Friday, October 23, 2009

Cramer, Johnson & Mocsary on the Public Meaning of the 2nd Amendment when the 14th Amendment Was Ratified

'This Right is Not Allowed by Governments that are Afraid of the People': The Public Meaning of the Second Amendment When the Fourteenth Amendment was Ratified has just been posted by Clayton E. Cramer, an independent scholar, Nicholas James Johnson, Fordham University School of Law, and George A. Mocsary, a judicial law clerk.

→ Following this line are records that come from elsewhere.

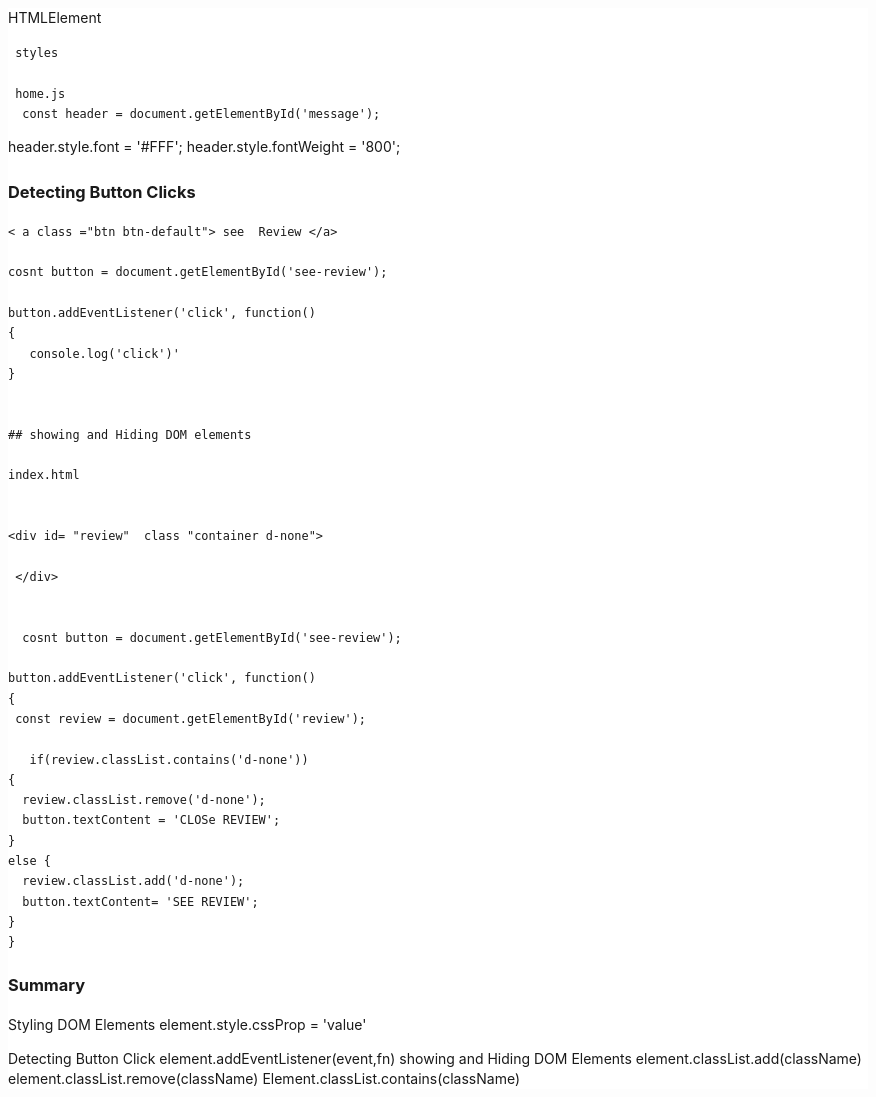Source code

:    HTMLElement

     styles
     
     home.js
      const header = document.getElementById('message');

   header.style.font = '#FFF';
   header.style.fontWeight = '800';

### Detecting Button Clicks

    < a class ="btn btn-default"> see  Review </a>
    
    cosnt button = document.getElementById('see-review');
    
    button.addEventListener('click', function()
    {
       console.log('click')'
    }
    
    
    ## showing and Hiding DOM elements

    index.html
    
    
    <div id= "review"  class "container d-none">
    
     </div>
     
     
      cosnt button = document.getElementById('see-review');
    
    button.addEventListener('click', function()
    {
     const review = document.getElementById('review');
     
       if(review.classList.contains('d-none'))
    {
      review.classList.remove('d-none');
      button.textContent = 'CLOSe REVIEW';
    }
    else {
      review.classList.add('d-none');
      button.textContent= 'SEE REVIEW';
    }
    }

### Summary

 Styling DOM Elements
  element.style.cssProp = 'value'
  
  Detecting Button Click
  element.addEventListener(event,fn)
   showing and Hiding DOM Elements
   element.classList.add(className)
   element.classList.remove(className)
   Element.classList.contains(className)
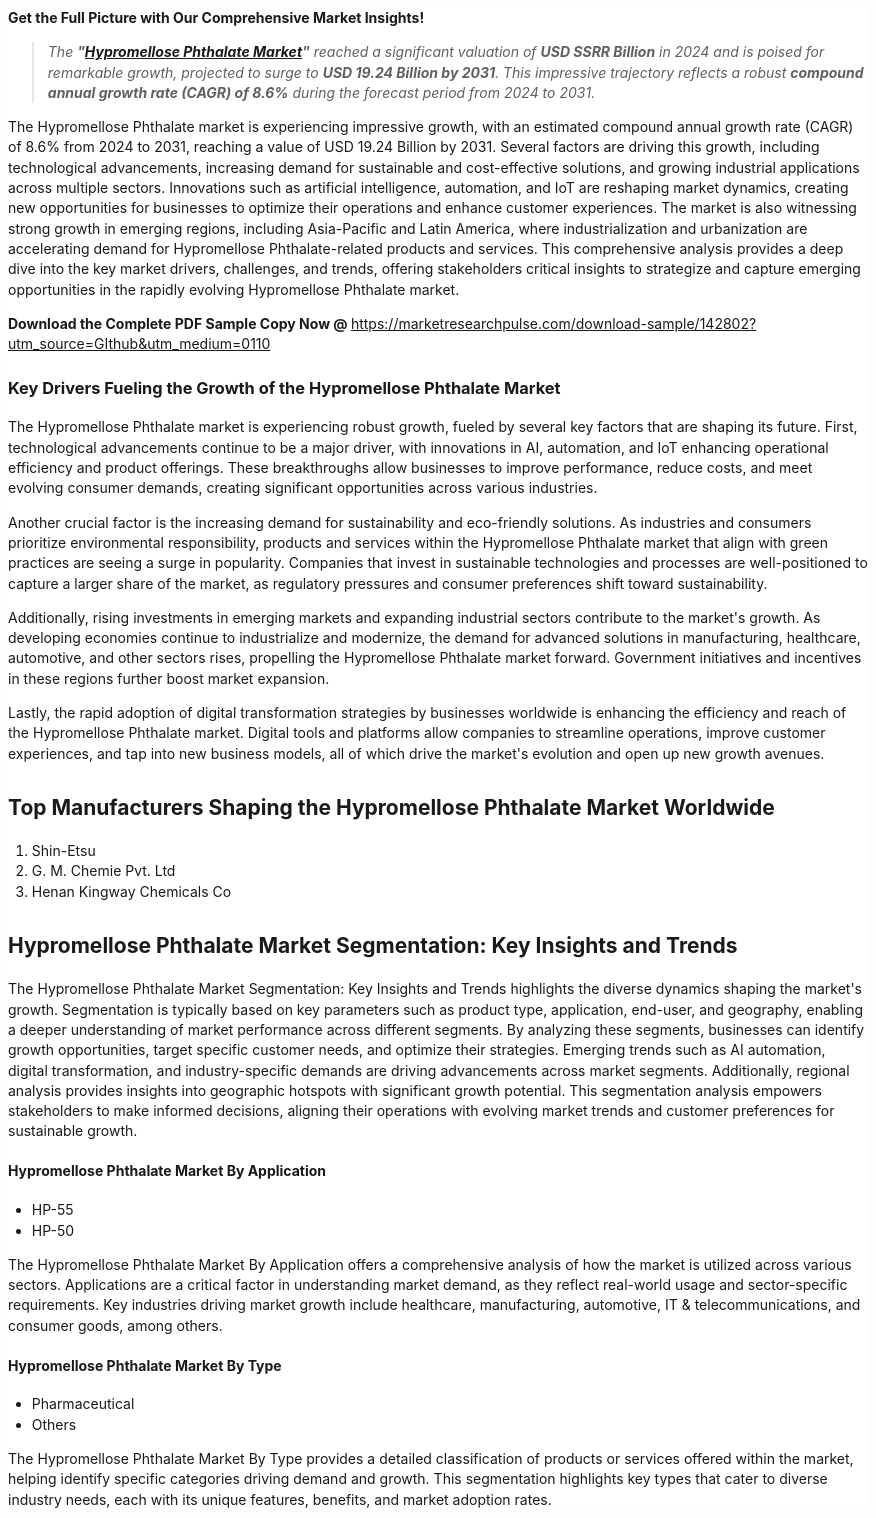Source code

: <p><strong>Get the Full Picture with Our Comprehensive Market Insights!</strong></p><blockquote><p><em>The <strong>"<a href="https://marketresearchpulse.com/download-sample/142802?utm_source=GIthub&amp;utm_medium=0110">Hypromellose Phthalate Market</a>"</strong> reached a significant valuation of <strong>USD SSRR Billion</strong> in 2024 and is poised for remarkable growth, projected to surge to <strong>USD 19.24 Billion by 2031</strong>. This impressive trajectory reflects a robust <strong>compound annual growth rate (CAGR) of 8.6%</strong> during the forecast period from 2024 to 2031.</em></p></blockquote><p>The Hypromellose Phthalate market is experiencing impressive growth, with an estimated compound annual growth rate (CAGR) of 8.6% from 2024 to 2031, reaching a value of USD 19.24 Billion by 2031. Several factors are driving this growth, including technological advancements, increasing demand for sustainable and cost-effective solutions, and growing industrial applications across multiple sectors. Innovations such as artificial intelligence, automation, and IoT are reshaping market dynamics, creating new opportunities for businesses to optimize their operations and enhance customer experiences. The market is also witnessing strong growth in emerging regions, including Asia-Pacific and Latin America, where industrialization and urbanization are accelerating demand for Hypromellose Phthalate-related products and services. This comprehensive analysis provides a deep dive into the key market drivers, challenges, and trends, offering stakeholders critical insights to strategize and capture emerging opportunities in the rapidly evolving Hypromellose Phthalate market.</p><p><strong>Download the Complete PDF Sample Copy Now @ </strong><a href="https://marketresearchpulse.com/download-sample/142802?utm_source=GIthub&amp;utm_medium=0110">https://marketresearchpulse.com/download-sample/142802?utm_source=GIthub&amp;utm_medium=0110</a></p><h3>Key Drivers Fueling the Growth of the Hypromellose Phthalate Market</h3><p>The Hypromellose Phthalate market is experiencing robust growth, fueled by several key factors that are shaping its future. First, technological advancements continue to be a major driver, with innovations in AI, automation, and IoT enhancing operational efficiency and product offerings. These breakthroughs allow businesses to improve performance, reduce costs, and meet evolving consumer demands, creating significant opportunities across various industries.</p><p>Another crucial factor is the increasing demand for sustainability and eco-friendly solutions. As industries and consumers prioritize environmental responsibility, products and services within the Hypromellose Phthalate market that align with green practices are seeing a surge in popularity. Companies that invest in sustainable technologies and processes are well-positioned to capture a larger share of the market, as regulatory pressures and consumer preferences shift toward sustainability.</p><p>Additionally, rising investments in emerging markets and expanding industrial sectors contribute to the market's growth. As developing economies continue to industrialize and modernize, the demand for advanced solutions in manufacturing, healthcare, automotive, and other sectors rises, propelling the Hypromellose Phthalate market forward. Government initiatives and incentives in these regions further boost market expansion.</p><p>Lastly, the rapid adoption of digital transformation strategies by businesses worldwide is enhancing the efficiency and reach of the Hypromellose Phthalate market. Digital tools and platforms allow companies to streamline operations, improve customer experiences, and tap into new business models, all of which drive the market's evolution and open up new growth avenues.</p><h2>Top Manufacturers Shaping the Hypromellose Phthalate Market Worldwide</h2><ol><li>Shin-Etsu</li><li>G. M. Chemie Pvt. Ltd</li><li>Henan Kingway Chemicals Co</li></ol><h2>Hypromellose Phthalate Market Segmentation: Key Insights and Trends</h2><p>The Hypromellose Phthalate Market Segmentation: Key Insights and Trends highlights the diverse dynamics shaping the market's growth. Segmentation is typically based on key parameters such as product type, application, end-user, and geography, enabling a deeper understanding of market performance across different segments. By analyzing these segments, businesses can identify growth opportunities, target specific customer needs, and optimize their strategies. Emerging trends such as AI automation, digital transformation, and industry-specific demands are driving advancements across market segments. Additionally, regional analysis provides insights into geographic hotspots with significant growth potential. This segmentation analysis empowers stakeholders to make informed decisions, aligning their operations with evolving market trends and customer preferences for sustainable growth.</p><h4>Hypromellose Phthalate Market By Application</h4><ul><li>HP-55 <li> HP-50</li></ul><p>The Hypromellose Phthalate Market By Application offers a comprehensive analysis of how the market is utilized across various sectors. Applications are a critical factor in understanding market demand, as they reflect real-world usage and sector-specific requirements. Key industries driving market growth include healthcare, manufacturing, automotive, IT &amp; telecommunications, and consumer goods, among others.</p><h4>Hypromellose Phthalate Market&nbsp;<strong>By&nbsp;Type</strong></h4><ul><li>Pharmaceutical <li> Others</li></ul><p>The Hypromellose Phthalate Market By Type provides a detailed classification of products or services offered within the market, helping identify specific categories driving demand and growth. This segmentation highlights key types that cater to diverse industry needs, each with its unique features, benefits, and market adoption rates.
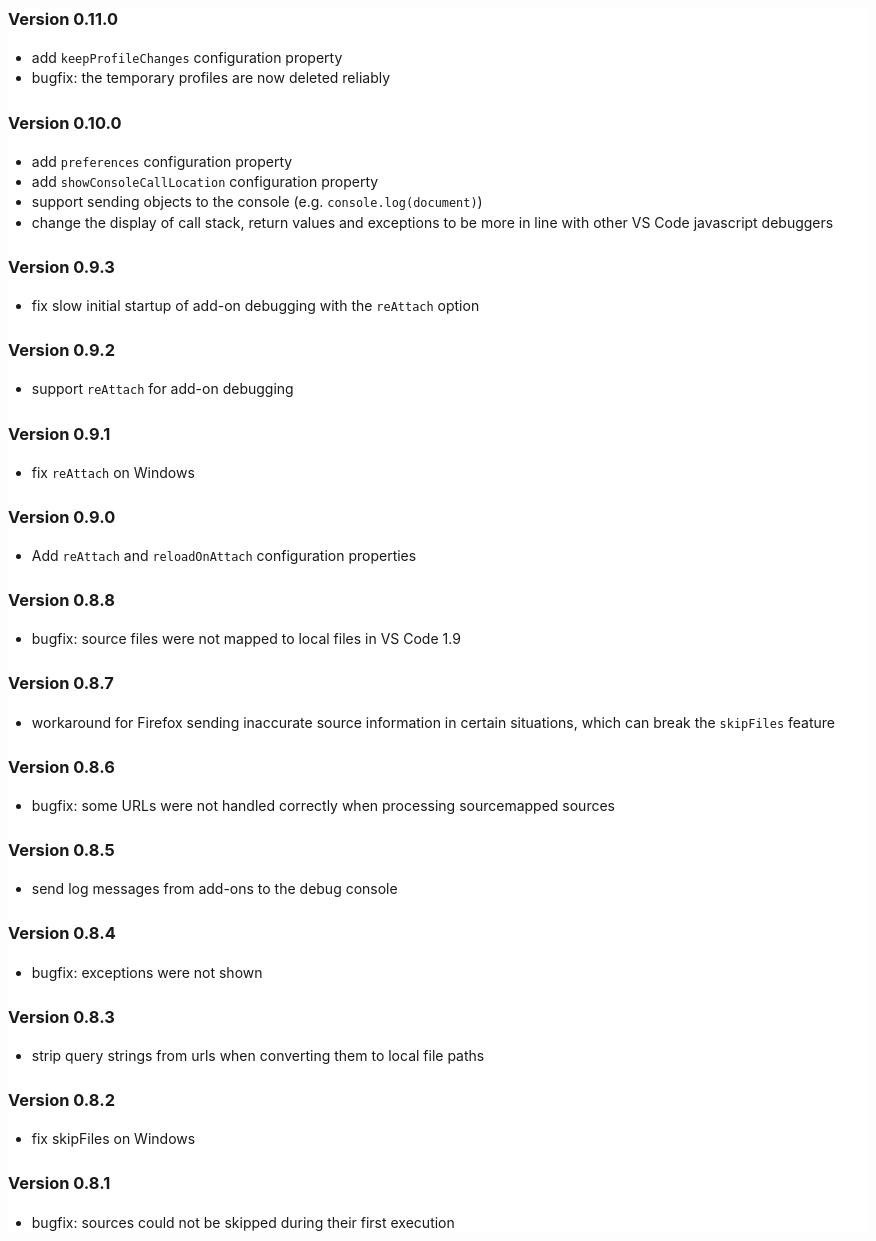 ### Version 0.11.0
* add `keepProfileChanges` configuration property
* bugfix: the temporary profiles are now deleted reliably

### Version 0.10.0
* add `preferences` configuration property
* add `showConsoleCallLocation` configuration property
* support sending objects to the console (e.g. `console.log(document)`)
* change the display of call stack, return values and exceptions to be more in line with other VS Code javascript debuggers

### Version 0.9.3
* fix slow initial startup of add-on debugging with the `reAttach` option

### Version 0.9.2
* support `reAttach` for add-on debugging

### Version 0.9.1
* fix `reAttach` on Windows

### Version 0.9.0
* Add `reAttach` and `reloadOnAttach` configuration properties

### Version 0.8.8
* bugfix: source files were not mapped to local files in VS Code 1.9

### Version 0.8.7
* workaround for Firefox sending inaccurate source information in certain situations, which can break the `skipFiles` feature

### Version 0.8.6
* bugfix: some URLs were not handled correctly when processing sourcemapped sources

### Version 0.8.5
* send log messages from add-ons to the debug console

### Version 0.8.4
* bugfix: exceptions were not shown

### Version 0.8.3
* strip query strings from urls when converting them to local file paths

### Version 0.8.2
* fix skipFiles on Windows

### Version 0.8.1
* bugfix: sources could not be skipped during their first execution
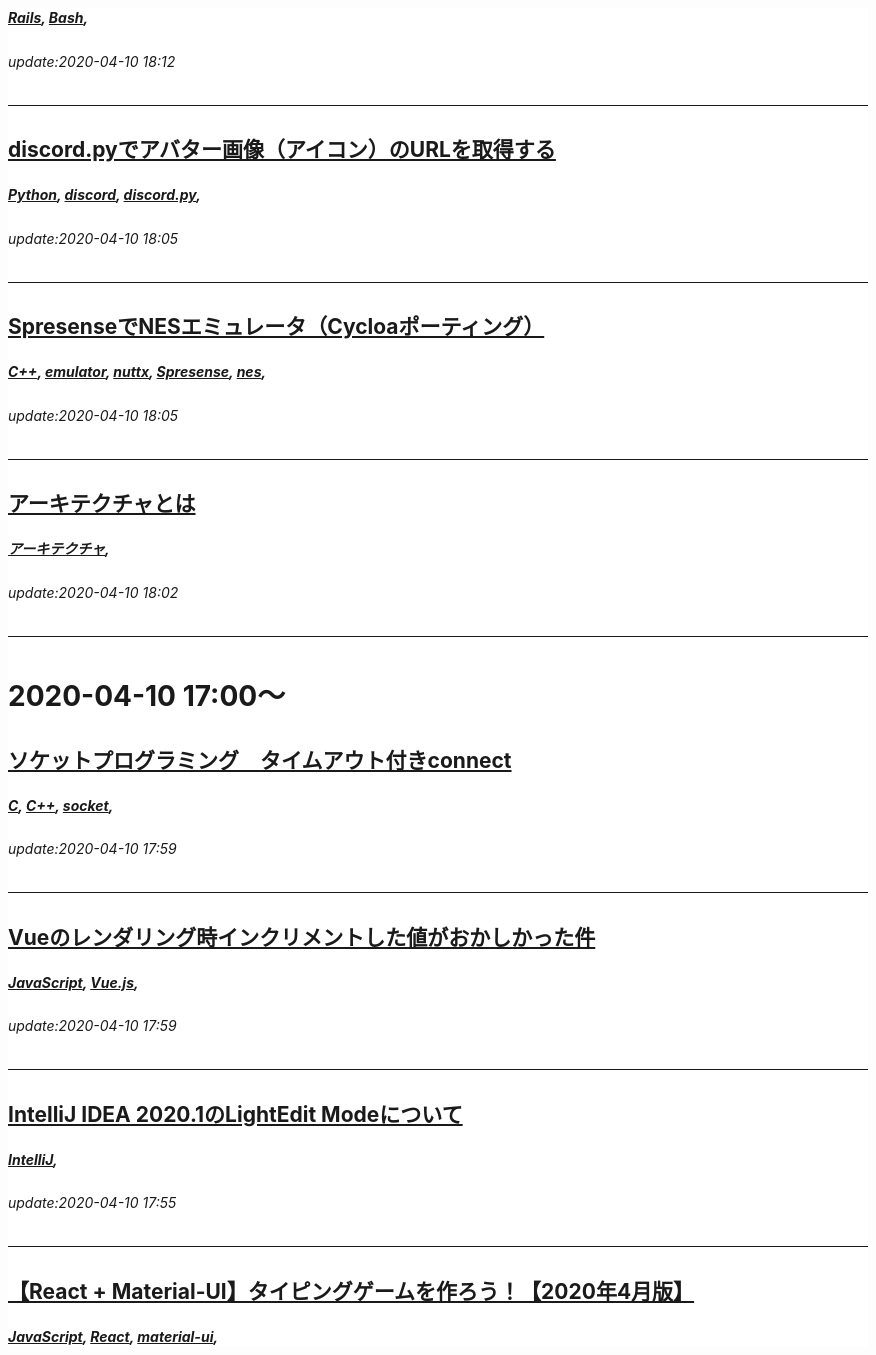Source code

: ##### [Rails](https://qiita.com/tags/Rails), [Bash](https://qiita.com/tags/Bash), 
###### update:2020-04-10 18:12
---
## [discord.pyでアバター画像（アイコン）のURLを取得する](https://qiita.com/okada-z/items/ce22ae186a76ba2f694d)
##### [Python](https://qiita.com/tags/Python), [discord](https://qiita.com/tags/discord), [discord.py](https://qiita.com/tags/discord.py), 
###### update:2020-04-10 18:05
---
## [SpresenseでNESエミュレータ（Cycloaポーティング） ](https://qiita.com/TttkPrj/items/9a4530f4d9937066bc06)
##### [C++](https://qiita.com/tags/C++), [emulator](https://qiita.com/tags/emulator), [nuttx](https://qiita.com/tags/nuttx), [Spresense](https://qiita.com/tags/Spresense), [nes](https://qiita.com/tags/nes), 
###### update:2020-04-10 18:05
---
## [アーキテクチャとは](https://qiita.com/mht-masaki-taki/items/423e19ac7db4316a4c6e)
##### [アーキテクチャ](https://qiita.com/tags/アーキテクチャ), 
###### update:2020-04-10 18:02
---




# 2020-04-10 17:00～
## [ソケットプログラミング　タイムアウト付きconnect](https://qiita.com/hidetaka0/items/501ad17b4c23c3adee03)
##### [C](https://qiita.com/tags/C), [C++](https://qiita.com/tags/C++), [socket](https://qiita.com/tags/socket), 
###### update:2020-04-10 17:59
---
## [Vueのレンダリング時インクリメントした値がおかしかった件](https://qiita.com/hu_ka000/items/ff95e2221f5b017abfd9)
##### [JavaScript](https://qiita.com/tags/JavaScript), [Vue.js](https://qiita.com/tags/Vue.js), 
###### update:2020-04-10 17:59
---
## [IntelliJ IDEA 2020.1のLightEdit Modeについて](https://qiita.com/rubytomato@github/items/ad8455ec775f600c803e)
##### [IntelliJ](https://qiita.com/tags/IntelliJ), 
###### update:2020-04-10 17:55
---
## [【React + Material-UI】タイピングゲームを作ろう！【2020年4月版】](https://qiita.com/shinhiro/items/47ea79132443347198a2)
##### [JavaScript](https://qiita.com/tags/JavaScript), [React](https://qiita.com/tags/React), [material-ui](https://qiita.com/tags/material-ui), 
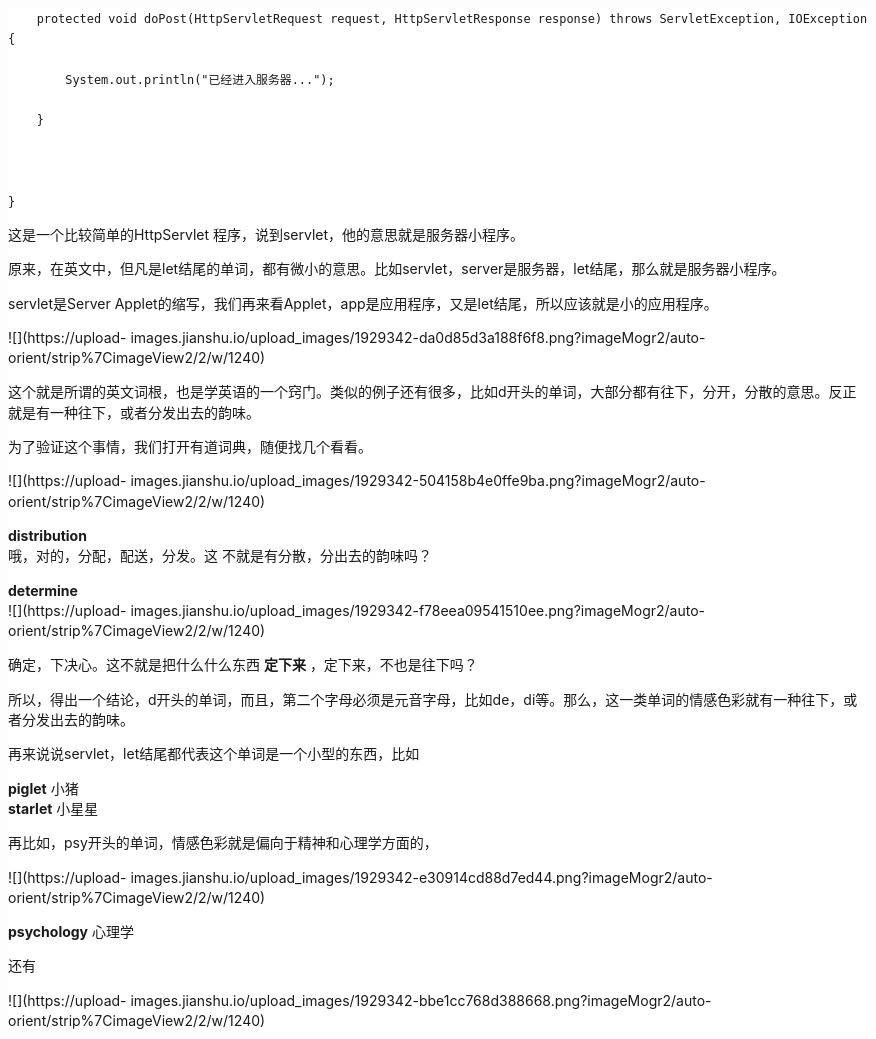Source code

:     

        protected void doPost(HttpServletRequest request, HttpServletResponse response) throws ServletException, IOException {

            System.out.println("已经进入服务器...");

        }

    

    }

这是一个比较简单的HttpServlet 程序，说到servlet，他的意思就是服务器小程序。

原来，在英文中，但凡是let结尾的单词，都有微小的意思。比如servlet，server是服务器，let结尾，那么就是服务器小程序。

servlet是Server Applet的缩写，我们再来看Applet，app是应用程序，又是let结尾，所以应该就是小的应用程序。

![](https://upload-
images.jianshu.io/upload_images/1929342-da0d85d3a188f6f8.png?imageMogr2/auto-
orient/strip%7CimageView2/2/w/1240)

这个就是所谓的英文词根，也是学英语的一个窍门。类似的例子还有很多，比如d开头的单词，大部分都有往下，分开，分散的意思。反正就是有一种往下，或者分发出去的韵味。

为了验证这个事情，我们打开有道词典，随便找几个看看。

![](https://upload-
images.jianshu.io/upload_images/1929342-504158b4e0ffe9ba.png?imageMogr2/auto-
orient/strip%7CimageView2/2/w/1240)

**distribution**  
哦，对的，分配，配送，分发。这 不就是有分散，分出去的韵味吗？

**determine**  
![](https://upload-
images.jianshu.io/upload_images/1929342-f78eea09541510ee.png?imageMogr2/auto-
orient/strip%7CimageView2/2/w/1240)

确定，下决心。这不就是把什么什么东西 **定下来** ，定下来，不也是往下吗？

所以，得出一个结论，d开头的单词，而且，第二个字母必须是元音字母，比如de，di等。那么，这一类单词的情感色彩就有一种往下，或者分发出去的韵味。

再来说说servlet，let结尾都代表这个单词是一个小型的东西，比如

**piglet** 小猪  
**starlet** 小星星

再比如，psy开头的单词，情感色彩就是偏向于精神和心理学方面的，

![](https://upload-
images.jianshu.io/upload_images/1929342-e30914cd88d7ed44.png?imageMogr2/auto-
orient/strip%7CimageView2/2/w/1240)

**psychology** 心理学

还有

![](https://upload-
images.jianshu.io/upload_images/1929342-bbe1cc768d388668.png?imageMogr2/auto-
orient/strip%7CimageView2/2/w/1240)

I'm posting this piece because it engages a variety of historical sources. The line between works of interest to legal historians and advocacy pieces is not always clear, but some readers are engaged in the "public meaning" turn of originalist scholarship, so I will occasionally post such pieces. What you will not see on this blog, however, are works that purport to engage in "original public meaning" analysis, but support their arguments only with a New York Times database search, or other limited engagement of sources. "Original public meaning" should be approached as a form of intellectual history, and practitioners of this form of scholarship should draw upon the conventions of the field of intellectual history. No intellectual historian would limit her/himself to one source. A reading of historical newspapers might inform an analysis of the history of the press. But for broader claims about what the "public" thought on a particular topic, deeper work is, of course, needed.

Here's the Clayton, Johnson and Mocsary abstract:
If the Fourteenth Amendment is found to incorporate the Second Amendment against the states, what meaning of the Second Amendment does it include? This paper examines judicial and popular understandings of the Second Amendment in the period between ratification of the Bill of Rights and the Fourteenth Amendment.